DISCURSO E ESTRATÉGIA

Flávio Bolsonaro reafirma obediência ao pai em convenção marcada por isolamento

Flávio Bolsonaro durante convenção política em São Paulo.
Convenção do Partido Liberal em São Paulo marcou o lançamento oficial da candidatura de Flávio Bolsonaro.

Candidato do Partido Liberal oficializa nome em São Paulo sem alianças e com uso controverso de Inteligência Artificial para evocar a imagem de Bolsonaro.

O Partido Liberal oficializou a candidatura de Flávio Bolsonaro à presidência da República durante convenção realizada em São Paulo. O evento, que consolidou a busca pela sucessão do Planalto, foi marcado por uma estratégia solitária e pelo uso de tecnologias que já colocam a campanha sob o escrutínio das autoridades eleitorais.

A convenção foi apelidada nos bastidores de "sem, sem" por refletir o isolamento político da candidatura: o pleito ocorre sem a definição de um vice, sem a presença de Michelle e sem o apoio de qualquer legenda aliada, evidenciando a desconfiança do mercado político quanto às chances reais de vitória do parlamentar.

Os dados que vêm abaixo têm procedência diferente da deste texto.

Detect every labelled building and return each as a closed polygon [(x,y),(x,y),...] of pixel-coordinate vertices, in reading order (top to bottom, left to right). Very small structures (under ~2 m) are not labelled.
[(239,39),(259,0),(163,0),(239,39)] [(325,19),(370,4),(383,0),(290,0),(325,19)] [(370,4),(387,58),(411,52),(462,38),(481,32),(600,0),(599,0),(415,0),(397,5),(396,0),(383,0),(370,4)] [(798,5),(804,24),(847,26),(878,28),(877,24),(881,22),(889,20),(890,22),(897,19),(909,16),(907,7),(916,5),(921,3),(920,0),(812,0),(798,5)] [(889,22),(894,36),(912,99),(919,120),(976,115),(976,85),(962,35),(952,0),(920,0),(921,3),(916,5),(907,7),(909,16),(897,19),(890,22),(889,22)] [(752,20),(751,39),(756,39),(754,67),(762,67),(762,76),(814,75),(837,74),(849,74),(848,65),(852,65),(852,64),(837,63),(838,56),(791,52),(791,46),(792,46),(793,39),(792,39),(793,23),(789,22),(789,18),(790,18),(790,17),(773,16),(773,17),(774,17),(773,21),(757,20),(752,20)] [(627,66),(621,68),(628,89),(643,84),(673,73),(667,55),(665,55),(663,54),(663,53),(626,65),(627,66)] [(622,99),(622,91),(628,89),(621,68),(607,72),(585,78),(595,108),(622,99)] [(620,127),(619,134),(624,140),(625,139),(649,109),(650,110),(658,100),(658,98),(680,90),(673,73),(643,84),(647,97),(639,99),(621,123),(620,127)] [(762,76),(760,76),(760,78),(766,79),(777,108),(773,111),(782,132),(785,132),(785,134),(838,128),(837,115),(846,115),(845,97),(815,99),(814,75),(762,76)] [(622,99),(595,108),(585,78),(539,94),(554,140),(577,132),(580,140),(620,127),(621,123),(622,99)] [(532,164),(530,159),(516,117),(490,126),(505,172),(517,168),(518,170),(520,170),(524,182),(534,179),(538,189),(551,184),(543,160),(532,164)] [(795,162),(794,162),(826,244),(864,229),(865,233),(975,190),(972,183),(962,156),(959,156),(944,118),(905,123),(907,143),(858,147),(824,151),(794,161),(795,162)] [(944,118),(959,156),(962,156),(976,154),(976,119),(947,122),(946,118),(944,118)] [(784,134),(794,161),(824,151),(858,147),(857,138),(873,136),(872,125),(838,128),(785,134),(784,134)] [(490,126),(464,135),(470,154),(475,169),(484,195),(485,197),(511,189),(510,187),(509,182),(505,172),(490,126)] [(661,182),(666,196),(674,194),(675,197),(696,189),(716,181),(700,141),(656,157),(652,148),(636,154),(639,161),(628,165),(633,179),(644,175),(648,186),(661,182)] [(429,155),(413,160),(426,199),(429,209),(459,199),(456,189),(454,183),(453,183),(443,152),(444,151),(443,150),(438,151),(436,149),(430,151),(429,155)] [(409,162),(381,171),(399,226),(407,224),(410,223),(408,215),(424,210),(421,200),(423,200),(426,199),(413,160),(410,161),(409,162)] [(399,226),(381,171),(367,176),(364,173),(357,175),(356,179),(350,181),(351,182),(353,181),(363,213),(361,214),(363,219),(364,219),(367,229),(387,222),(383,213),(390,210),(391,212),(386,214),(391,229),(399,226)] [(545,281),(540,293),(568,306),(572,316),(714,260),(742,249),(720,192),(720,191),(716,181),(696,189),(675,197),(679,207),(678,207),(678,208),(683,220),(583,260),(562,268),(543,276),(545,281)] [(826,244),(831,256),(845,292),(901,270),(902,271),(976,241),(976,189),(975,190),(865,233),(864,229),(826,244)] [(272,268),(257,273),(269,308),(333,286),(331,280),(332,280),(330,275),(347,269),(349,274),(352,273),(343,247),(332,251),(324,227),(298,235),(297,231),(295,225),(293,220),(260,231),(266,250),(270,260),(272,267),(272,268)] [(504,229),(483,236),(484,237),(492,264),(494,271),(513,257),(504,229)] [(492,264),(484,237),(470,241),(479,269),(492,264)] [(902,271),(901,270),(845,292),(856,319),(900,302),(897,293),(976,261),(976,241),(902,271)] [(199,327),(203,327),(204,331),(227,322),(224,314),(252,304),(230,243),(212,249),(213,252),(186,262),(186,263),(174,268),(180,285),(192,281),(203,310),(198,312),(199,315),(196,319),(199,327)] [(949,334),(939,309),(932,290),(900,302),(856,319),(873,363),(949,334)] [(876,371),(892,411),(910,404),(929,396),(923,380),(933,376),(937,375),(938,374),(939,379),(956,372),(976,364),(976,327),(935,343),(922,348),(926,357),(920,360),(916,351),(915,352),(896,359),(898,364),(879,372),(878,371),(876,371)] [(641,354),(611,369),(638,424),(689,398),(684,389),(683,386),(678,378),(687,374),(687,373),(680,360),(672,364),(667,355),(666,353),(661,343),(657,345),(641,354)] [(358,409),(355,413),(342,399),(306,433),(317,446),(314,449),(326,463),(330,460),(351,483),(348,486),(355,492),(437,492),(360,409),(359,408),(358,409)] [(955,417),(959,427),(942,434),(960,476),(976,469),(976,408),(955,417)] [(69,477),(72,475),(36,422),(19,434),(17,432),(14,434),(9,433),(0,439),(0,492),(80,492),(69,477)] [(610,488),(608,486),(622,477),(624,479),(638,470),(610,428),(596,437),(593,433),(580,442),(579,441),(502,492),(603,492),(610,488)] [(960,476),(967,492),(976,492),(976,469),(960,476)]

No discurso de aceitação, Flávio Bolsonaro reiterou sua submissão política a Bolsonaro, além de direcionar críticas contundentes a Lula, ao PT e ao ministro Alexandre de Moraes. A narrativa do candidato buscou proximidade com figuras da extrema-direita global, incluindo o presidente da Argentina, Javier Milei, e o primeiro-ministro de Israel, Benjamin Netanyahu, este último alvo de denúncias internacionais graves.

O ponto de maior atrito jurídico ocorreu durante a exibição de um vídeo de Bolsonaro gerado por Inteligência Artificial. Na peça audiovisual, a versão digital do ex-presidente classifica sua condição atual como fruto de uma decisão injusta. A utilização de deepfakes de candidatos ou figuras públicas, contudo, é vedada pela legislação eleitoral vigente, configurando um risco jurídico imediato à chapa.

Enquanto a campanha busca contornar as restrições impostas pela Justiça, o cenário externo também apresenta desafios. Representantes de Donald Trump, que viriam ao Brasil para questionar a lisura do pleito de outubro, tiveram seus vistos negados pelo governo brasileiro, frustrando a tentativa de internacionalizar o discurso de contestação às urnas.